After finishing high school moved to Chicago where studied at the Chicago Conservatory Of Music and spent more than a decade as a session drummer, working at Chess Records with blues artists and with many of the Windy City’s budding R&B acts, Minnie Ripperton, Rotary Connection and Betty Everett among them. As a member of the Ramsey Lewis Trio, he appeared on one of the jazz pianist’s biggest records, Wade in the Water. (A decade later, White and EWF members would play on Lewis’ fusion classic Sun Goddess.)

With friends Wade Flemons and Don Whitehead, White wrote commercial jingles and songs, signing with Capitol Records as Salty Peppers. They had a regional hit with “La La Time” that featured White singing and playing percussion and the kalimba, the African thumb piano.

The three men moved to Los Angeles in 1971, signing with Warner Bros. and changing the name to Earth, Wind & Fire. They brought in Michael Beal on guitar, Leslie Drayton, Chester Washington and Alex Thomas on horns, Sherry Scott on vocals, percussionist Phillard Williams and his younger brother Verdine on bass.

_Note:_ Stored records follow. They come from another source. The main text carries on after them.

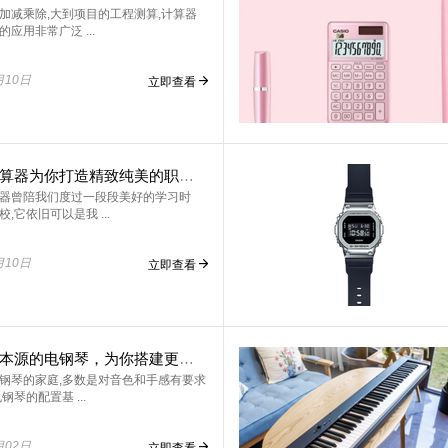
加减乘除,大到项目的工程测算,计算器
应用非常广泛 ...
月10日
立即查看
卡西欧计算器为你打造精致纯美的职场办公生活
器曾陪我们度过一段段美好的学习时
,它依旧可以是我 ...
月10日
立即查看
追溯声音本源的电钢琴，为你搭建更广阔的舞台
钢琴的家庭,多数是对音色和手感有要求
钢琴的配置基 ...
月02日
立即查看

“I wanted to do something that hadn’t been done before,” Maurice says fun the band’s official bio. “Although we were basically jazz musicians, we played soul, funk, gospel, blues, jazz, rock and dance music…which somehow ended up becoming pop. We were coming out of a decade of experimentation, mind expansion and cosmic awareness. I wanted our music to convey messages of universal love and harmony without force-feeding listeners’ spiritual content.”

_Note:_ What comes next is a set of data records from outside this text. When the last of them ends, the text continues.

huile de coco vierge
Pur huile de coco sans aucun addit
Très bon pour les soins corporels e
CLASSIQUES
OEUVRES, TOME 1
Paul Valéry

After releasing two albums on Warner Bros. and scoring a single R&B Top 40 hit—“I Think About Lovin’ You”—Maurice replaced every member of the band save for Verdine and left Warners for Columbia Records.

The new edition, featuring singers Philip Bailey and Jessica Cleaves, flutist/saxophonist Ronnie Laws and percussionist Ralph Johnson, impressed then-president of Columbia, Clive Davis, to buy out their WB deal and sign them.

They went gold with their 1973 release Head to the Sky, peaking at #27; had their first platinum album with Open Our Eyes; and had their first #1 with “Shining Star” in early 1975.

The single appeared on That’s The Way Of The World, which would become their first #1 and earn them their first of seven Grammy Awards. As was the case from their first album through 1997’s In the Name of Love, White had a hand in writing all of EWF’s original material.

While EWF was a dominant force on the charts, they were also developing a reputation as one of the most theatrical acts in all of pop music, incorporating magic, floating pianos, disappearing instruments and massive stage sets into their arena act.

Between touring and recording, White started to produce other acts—The Emotions’ #1 “Best of My Love”; Deniece WilliamsThis Is Niecy—and formed a label with Columbia, ARC.

Perhaps the only act to emerge unscathed from the film of Sgt. Pepper’s Lonely Hearts Club Band—they hit #1 R&B/#9 Pop with a cover of Lennon & McCartney’s “Got to Get You Into My Life”—their hit parade continued with “September,” “Boogie Wonderland,” “After The Love Has Gone,” “Let’s Groove” and “Fall In Love With Me.”

White took a hiatus from the band in 1983, recording a self-titled solo album and producing Neil Diamond, Barbra Streisand and Jennifer Holliday. He reunited with the band in 1987 for Touch The World and a nine-month world tour.

While traveled with the band for five years while receiving treatment for Parkinson's. He got off the road, built a studio and started Kalimba Music, which releases the music of Earth, Wind & Fire music and others.

Maurice was inducted into the Songwriters Hall of Fame in 2010.